We will first take the given equation and convert it in terms of sin and cos using formula $\sec \theta =\dfrac{1}{\cos \theta }$ and $\operatorname{cosec}\theta =\dfrac{1}{\sin \theta }$ and simplify it.
$\begin{align}
  & \sec \theta -\cos ec\theta =\dfrac{4}{3} \\
 & \dfrac{1}{\cos \theta }-\dfrac{1}{\sin \theta }=\dfrac{4}{3} \\
 & \dfrac{\sin \theta -\cos \theta }{\sin \theta \cos \theta }=\dfrac{4}{3} \\
 & 3\left( \sin \theta -\cos \theta \right)=4\sin \theta \cos \theta \\
 & 3\left( \sin \theta -\cos \theta \right)=2\left( 2\sin \theta \cos \theta \right)
\end{align}$
We will now use the double angle formula of sin.
$3\left( \sin \theta -\cos \theta \right)=2\sin 2\theta $
Squaring on both sides of the equation,
$\begin{align}
  & 9{{\left( \sin \theta -\cos \theta \right)}^{2}}=4{{\sin }^{2}}2\theta \\
 & 9({{\sin }^{2}}\theta +{{\cos }^{2}}\theta -2\sin \theta \cos \theta )=4{{\sin }^{2}}2\theta \\
\end{align}$
As we know that ${{\sin }^{2}}\theta +{{\cos }^{2}}\theta =1$, we will substitute this and formula of $\sin 2A$use in the above equation.
$9(1-\sin 2\theta )=4{{\sin }^{2}}2\theta $
Now we will simplify the equation to form a quadratic equation.

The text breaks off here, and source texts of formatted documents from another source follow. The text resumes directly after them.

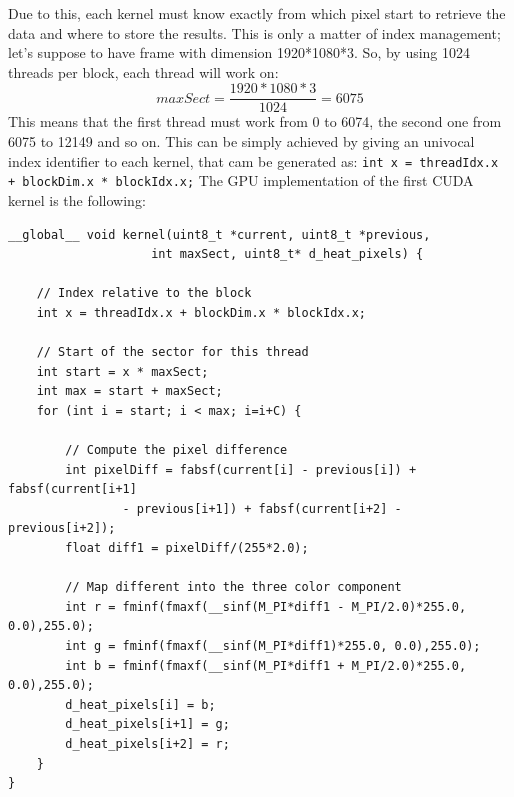 \documentclass[paper=a4, fontsize=10pt]{scrartcl}	%
\begin{document}
	Due to this, each kernel must know exactly from which pixel start to retrieve the data and where to store the results. This is only a matter of index management; let's suppose to have frame with dimension 1920*1080*3. So, by using 1024 threads per block, each thread will work on:
	\[
		maxSect = \frac{1920*1080*3}{1024} = 6075
	\]
	This means that the first thread must work from 0 to 6074, the second one from 6075 to 12149 and so on. This can be simply achieved by giving an univocal index identifier to each kernel, that cam be generated as:\newline\newline
	\texttt{int x = threadIdx.x + blockDim.x * blockIdx.x;}\newline\newline
	The GPU implementation of the first CUDA kernel is the following:
	\begin{lstlisting}[style=CStyle]
__global__ void kernel(uint8_t *current, uint8_t *previous,
					int maxSect, uint8_t* d_heat_pixels) {
	
	// Index relative to the block					
	int x = threadIdx.x + blockDim.x * blockIdx.x;
	
	// Start of the sector for this thread
	int start = x * maxSect;
	int max = start + maxSect;
	for (int i = start; i < max; i=i+C) {
		
		// Compute the pixel difference
		int pixelDiff = fabsf(current[i] - previous[i]) + fabsf(current[i+1]
				- previous[i+1]) + fabsf(current[i+2] - previous[i+2]); 
		float diff1 = pixelDiff/(255*2.0);
		
		// Map different into the three color component
		int r = fminf(fmaxf(__sinf(M_PI*diff1 - M_PI/2.0)*255.0, 0.0),255.0);
		int g = fminf(fmaxf(__sinf(M_PI*diff1)*255.0, 0.0),255.0);
		int b = fminf(fmaxf(__sinf(M_PI*diff1 + M_PI/2.0)*255.0, 0.0),255.0);
		d_heat_pixels[i] = b;
		d_heat_pixels[i+1] = g;
		d_heat_pixels[i+2] = r;
	}
} \end{lstlisting}
	
\end{document}
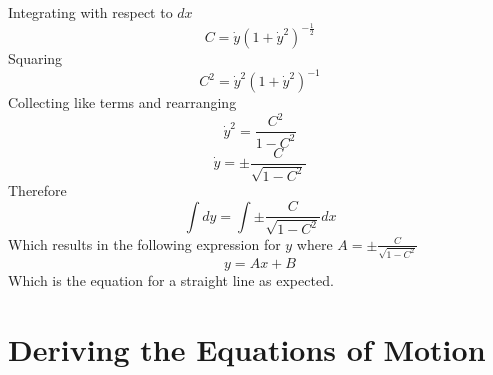 Integrating with respect to $dx$
\[C = \dot{y}\left(1+\dot{y}^2\right)^{-\frac{1}{2}}\]
Squaring
\[C^2 = \dot{y}^2\left(1+\dot{y}^2\right)^{-1}\]
Collecting like terms and rearranging
\[\dot{y}^2 = \frac{C^2}{1-C^2}\]
\[\dot{y} = \pm\frac{C}{\sqrt{1-C^2}}\]
Therefore
\[\int dy = \int \pm\frac{C}{\sqrt{1-C^2}} dx\]
Which results in the following expression for $y$ where
$A=\pm\frac{C}{\sqrt{1-C^2}}$
\begin{equation}
	y = Ax + B
\end{equation}
Which is the equation for a straight line as expected.

\section{Deriving the Equations of Motion}
\label{sec:DerivingTheEquationsOfMotion}
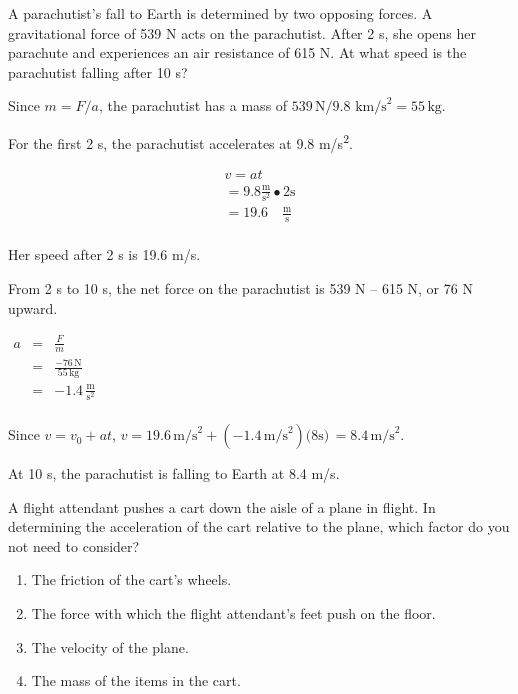 \documentclass[
]{book}
\providecommand{\tightlist}{%
  \setlength{\itemsep}{0pt}\setlength{\parskip}{0pt}}
\newenvironment{ap-test-prep}{}{}
\begin{document}
\begin{ap-test-prep}
\hypertarget{fs-id1651805}{}
\leavevmode\hypertarget{fs-id1653268}{}%
A parachutist's fall to Earth is determined by two opposing forces. A
gravitational force of 539 N acts on the parachutist. After 2 s, she
opens her parachute and experiences an air resistance of 615 N. At what
speed is the parachutist falling after 10 s?

\leavevmode\hypertarget{fs-id1594989}{}%
Since \(m = F/a\), the parachutist has a mass of
\(539\,\text{N/9}\text{.8~km/s}^{\text{2}} = 55\,\text{kg}\).

For the first 2 s, the parachutist accelerates at 9.8 m/s\textsuperscript{2}.

\[\begin{matrix}
{v = at} \\
{= 9.8\frac{\text{m}}{\text{s}^{\text{2}}} \bullet 2\text{s}} \\
{= 19.6\quad\frac{\text{m}}{\text{s}}} \\
\end{matrix}\]

Her speed after 2 s is 19.6 m/s.

From 2 s to 10 s, the net force on the parachutist is 539 N -- 615 N, or
76 N upward.

\(\begin{matrix} a & = & \frac{F}{m} \\  & = & \frac{- 76\,\text{N}}{55\,\text{kg}} \\  & = & {- 1.4\,\frac{\text{m}}{\text{s}^{2}}} \\ \end{matrix}\)

Since \(v = v_{0} + at\),
\(v = 19.6\,\text{m/s}^{\text{2}} + ( - 1.4\,\text{m/s}^{\text{2}})(8\text{s)}\, = 8.4\,\text{m/s}^{\text{2}}\).

At 10 s, the parachutist is falling to Earth at 8.4 m/s.

\hypertarget{fs-id1437308}{}
\leavevmode\hypertarget{fs-id1343082}{}%
A flight attendant pushes a cart down the aisle of a plane in flight. In
determining the acceleration of the cart relative to the plane, which
factor do you not need to consider?

\begin{enumerate}
\def\labelenumi{\alph{enumi}.}
\tightlist
\item
  The friction of the cart's wheels.
\item
  The force with which the flight attendant's feet push on the floor.
\item
  The velocity of the plane.
\item
  The mass of the items in the cart.
\end{enumerate}


\end{ap-test-prep}
\end{document}
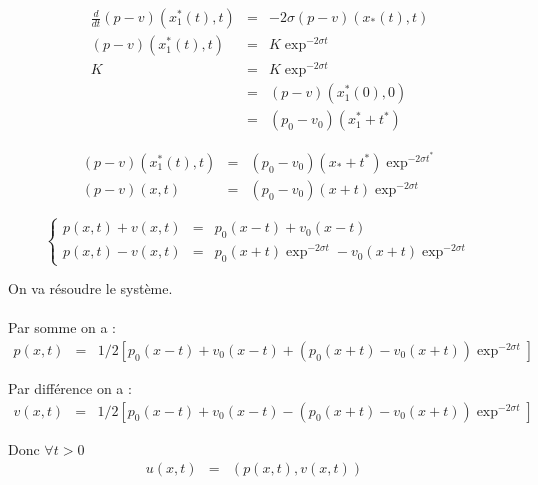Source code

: \documentclass[a4paper,11pt]{article}
\begin{document}
\begin{equation*}
\begin{array}{rcl}
    \frac{d}{dt}(p-v)(x_{1}^{*}(t), t) &=& -2\sigma (p-v)(x_{*}(t), t) \\
    (p-v)(x_{1}^{*}(t), t) &=& K \exp^{-2\sigma t} \\
    K &=& K \exp^{-2\sigma t} \\
    &=& (p-v)(x_{1}^{*}(0), 0) \\
    &=& (p_{0}-v_{0})(x_{1}^{*} + t^{*})
\end{array}
\end{equation*}

\begin{equation*}
\begin{array}{rcl}
    (p-v)(x_{1}^{*}(t), t) &=& (p_{0}-v_{0})(x_{*} + t^{*})\exp^{-2\sigma t^{*}} \\
    (p-v)(x,t) &=& (p_{0}-v_{0})(x+t)\exp^{-2\sigma t}
\end{array}
\end{equation*}

\begin{equation*}
\left\{
\begin{array}{rcl}
    p(x, t) + v(x, t) &=& p_{0}(x - t) + v_{0}(x - t) \\
    p(x, t) - v(x, t) &=& p_{0}(x + t) \exp^{-2\sigma t} - v_{0}(x + t) \exp^{-2\sigma t}
\end{array}
\right.
\end{equation*}

On va résoudre le système. \\ \\
Par somme on a :
\begin{equation*}
\begin{array}{rcll}
    p(x,t) &=& 1/2\left[p_{0}(x - t) + v_{0}(x - t) + (p_{0}(x + t) - v_{0}(x + t))\exp^{-2\sigma t} \right] &
\end{array}
\end{equation*}

Par différence on a : 
\begin{equation*}
\begin{array}{rcll}
    v(x,t) &=& 1/2\left[p_{0}(x - t) + v_{0}(x - t) - (p_{0}(x + t) - v_{0}(x + t))\exp^{-2\sigma t} \right] &
\end{array}
\end{equation*}

Donc \( \forall t > 0 \)
\begin{equation*}
\begin{array}{rcll}
    u(x,t) &=& (p(x,t), v(x,t)) &
\end{array}
\end{equation*}
\end{document}
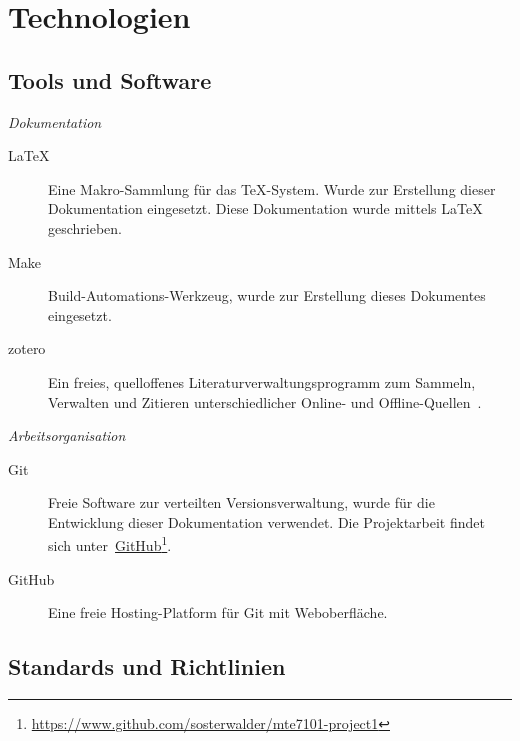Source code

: \section{Technologien}
\label{sec:technologies}

\subsection{Tools und Software}
\label{subsec:tools_software}

\noindent\emph{Dokumentation}
\begin{description}
    \item[\LaTeX] Eine Makro-Sammlung für das \TeX-System. Wurde zur Erstellung
        dieser Dokumentation eingesetzt. Diese Dokumentation wurde mittels \LaTeX{} geschrieben.
    \item[Make] Build-Automations-Werkzeug, wurde zur Erstellung dieses Dokumentes eingesetzt.
    \item[zotero] Ein freies, quelloffenes Literaturverwaltungsprogramm zum Sammeln, Verwalten und Zitieren unterschiedlicher Online- und Offline-Quellen~\cite{wikipedia_foundation_zotero_2015}.
\end{description}

\noindent\emph{Arbeitsorganisation}
\begin{description}
    \item[Git] Freie Software zur verteilten Versionsverwaltung, wurde für die
        Entwicklung dieser Dokumentation verwendet. Die Projektarbeit findet sich
        unter~\href{https://www.github.com/sosterwalder/mte7101-project1}{GitHub}\footnote{\href{https://www.github.com/sosterwalder/mte7101-project1}{https://www.github.com/sosterwalder/mte7101-project1}}.
    \item[GitHub] Eine freie Hosting-Platform für Git mit Weboberfläche.
\end{description}

\subsection{Standards und Richtlinien}
\label{subsec:standards_guidelines}
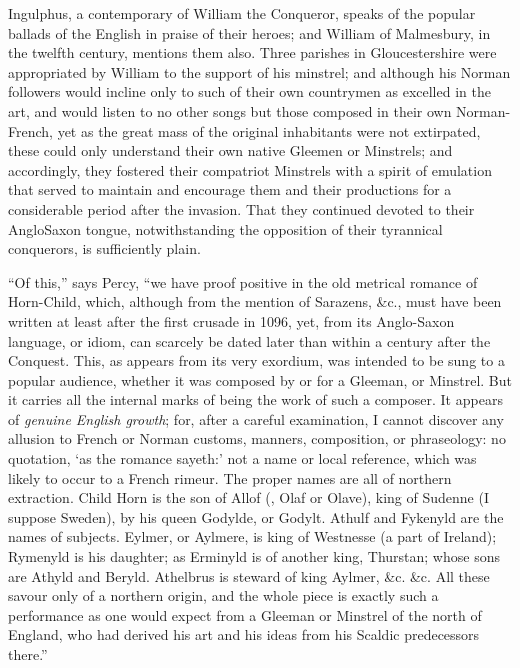 Ingulphus, a contemporary of William the Conqueror, speaks of the popular
ballads of the English in praise of their heroes; and William of Malmesbury,
in the twelfth century, mentions them also. Three parishes in Gloucestershire
were appropriated by William to the support of his minstrel; and although his
Norman followers would incline only to such of their own countrymen as excelled
in the art, and would listen to no other songs but those composed in their own
Norman-French, yet as the great mass of the original inhabitants were not extirpated,
these could only understand their own native Gleemen or Minstrels; and
accordingly, they fostered their compatriot Minstrels with a spirit of emulation
that served to maintain and encourage them and their productions for a considerable
period after the invasion. That they continued devoted to their AngloSaxon
tongue, %
notwithstanding the opposition of their tyrannical conquerors, is
sufficiently plain.

“Of this,” says Percy, “we have proof positive in the old metrical romance
of Horn-Child, which, although from the mention of Sarazens, \&c., must have
been written at least after the first crusade in 1096, yet, from its Anglo-Saxon
language, or idiom, can scarcely be dated later than within a century after the
Conquest. This, as appears from its very exordium, was intended to be sung to a
popular audience, whether it was composed by or for a Gleeman, or Minstrel. But
it carries all the internal marks of being the work of such a composer. It appears
of \textit{genuine English growth}; for, after a careful examination, I cannot discover any
allusion to French or Norman customs, manners, composition, or phraseology: no
quotation, ‘as the romance sayeth:’ not a name or local reference, which was
likely to occur to a French rimeur. The proper names are all of northern
extraction. Child Horn is the son of Allof (\ie, Olaf or Olave), king of Sudenne
(I suppose Sweden), by his queen Godylde, or Godylt. Athulf and Fykenyld are
the names of subjects. Eylmer, or Aylmere, is king of Westnesse (a part of
Ireland); Rymenyld is his daughter; as Erminyld is of another king, Thurstan;
whose sons are Athyld and Beryld. Athelbrus is steward of king Aylmer, \&c. \&c.
All these savour only of a northern origin, and the whole piece is exactly such a
performance as one would expect from a Gleeman or Minstrel of the north of
England, who had derived his art and his ideas from his Scaldic predecessors
there.”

 $4{{\sin }^{2}}2\theta +9\sin 2\theta -9=0$
We will now factorize the equation.
$\begin{align}
  & 4{{\sin }^{2}}2\theta +9\sin 2\theta -9=0 \\
 & 4{{\sin }^{2}}2\theta +12\sin 2\theta -3\sin 2\theta -9=0 \\
 & 4\sin 2\theta (\sin 2\theta +3)-3(\sin 2\theta +3)=0 \\
 & (\sin 2\theta +3)(4\sin 2\theta -3)=0
\end{align}$
We will now equate both the factors to zero.
$\begin{align}
  & (\sin 2\theta +3)=0 \\
 & \sin 2\theta =-3
\end{align}$ or $\begin{align}
  & (4\sin 2\theta -3)=0 \\
 & 4\sin 2\theta =3 \\
 & \sin 2\theta =\dfrac{3}{4}
\end{align}$
As we know that the value of sine lies in the interval of $\left[ -1,1 \right]$ but in $\sin 2\theta =-3$ , $-3<-1$ so this value will be discarded.
Now,
We can write $\dfrac{3}{4}$ in terms of sin as $\sin \left( {{\sin }^{-1}}\dfrac{3}{4} \right)$. So,
$\sin 2\theta =\sin \left( {{\sin }^{-1}}\dfrac{3}{4} \right)$
Applying the theorem here we will get the general solution of the equation $\sec \theta -\cos ec\theta =\dfrac{4}{3}$.
\[\begin{align}
  & 2\theta =\left[ n\pi +{{(-1)}^{n}}{{\sin }^{-1}}\dfrac{3}{4} \right] \\
 & \theta =\dfrac{1}{2}\left[ n\pi +{{(-1)}^{n}}{{\sin }^{-1}}\dfrac{3}{4} \right]
\end{align}\]
The solution of the equation $\sec \theta -\cos ec\theta =\dfrac{4}{3}$is \[\theta =\dfrac{1}{2}\left[ n\pi +{{(-1)}^{n}}{{\sin }^{-1}}\dfrac{3}{4} \right]\]

Option ‘A’ is correct

Note: There are theorems for the general solution of function sin, cos, and tan only that is why we have to convert the given equation in terms of sin and cos.